- DOCUMENT TEXT -
==========
Travel

If you’re not WFH during Tube strikes, you’re a loser, says Gen Z. Here’s why

By Maddy Mussen

Copyright standard

If you're not WFH during Tube strikes, you're a loser, says Gen Z. Here's why

If you’ve spent one of your mornings this week crammed onto public transport like the titular pois in a bag of petis pois, I just want you to know that Gen Z are laughing at you.

Or, more aptly, they’re laughing at the situation you’ve been put in by your employer. An employer who likely made adaptations for their entire workforce to work remotely just over five years ago, when the country was plunged into lockdown — but apparently that’s not an option this week.

Over on X and TikTok, Tube strike support from young people is high. Images of Londoners shoulder-to-shoulder on the remaining parts of active public transport aren’t inspiring ire or disgust at RMT members and striking rail workers. Far from it.

This disgust has been turned towards the bosses who have made their employees travel in despite the strikes. And, yes, a little bit of laughter is being levied at the employees who have travelled in so willingly, with some branding the loyal worker bees “simps” for their employers.
==========
- WORK INSTRUCTION 1 -
In the Tube strike article, on which platforms is support for the strikes from young people described as high?
- WORK INSTRUCTION 2 -
Pick up the Tube strike article after its last sentence and continue it.

- EXTRACTED INFORMATION -
==========
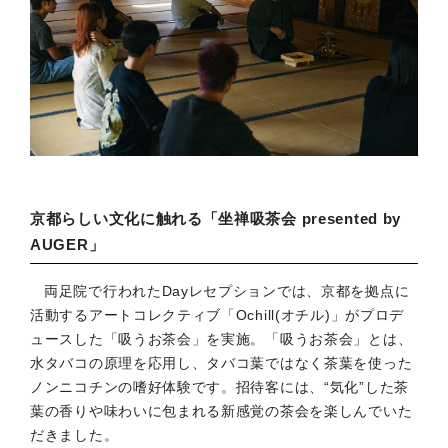
京都らしい文化に触れる「坐禅吸茶会 presented by
AUGER」
両足院で行われたDayレセプションでは、京都を拠点に
活動するアートコレクティブ「Ochill(オチル)」がプロデ
ュースした「吸うお茶会」を実施。「吸うお茶会」とは、
水タバコの原理を応用し、タバコ葉ではなく茶葉を使った
ノンニコチンの嗜好体験です。招待客には、“気化”した茶
葉の香りや味わいに包まれる新感覚の茶会を楽しんでいた
だきました。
==========
- EXERCISE RESPONSE 1 -
On X and TikTok.

- EXERCISE RESPONSE 2 -
For many Gen Zs, hybrid working has always been the norm. Only the oldest of Generation Z office workers, the 28 and 27-year-olds, will have experienced working full-time, Monday to Friday, pre-Covid. So, yes, watching older generations so willingly fight through hell and high water to get into an office that didn’t exist five years ago is laughable to us.

Gen Z also have a work-to-rule attitude and a generalised disrespect for employers. And why wouldn’t they? The majority of my generation’s working lives have been spent battling ceaselessly against the tide of a cost-of-living crisis. The drive to work for promotion has disappeared, given that many promotions either do not exist or would fail to offer Gen Zs a demonstrably different quality of life. Plus, they’re no longer working towards material goals, like owning a house in London, because these goals now feel nigh-on impossible.

So, yes, Gen Z are laughing at you for clamouring your way into the office, because they would never.

Read more: Gen lay-Z: Why my generation doesn’t care about work

Read more: Gen Zs on the ways they’ve stolen time (and money) from employers

Of course, there are exceptions: key workers and people who work in the service industry, most notably. But if anything, office workers should be freeing up public transport for these people — the people who need to get to work in order to do their jobs. Not the people at the whim of a boss who sure as hell knows how to hop on a Teams call.

In one memorable post on X this week, a worker shared a note seemingly from their boss, instructing them to be on time “as normal” and pointing to alternative forms of transport. “There is always a Boris bike,” the email signs off. Many of the replies have instructed the individual to quit their job.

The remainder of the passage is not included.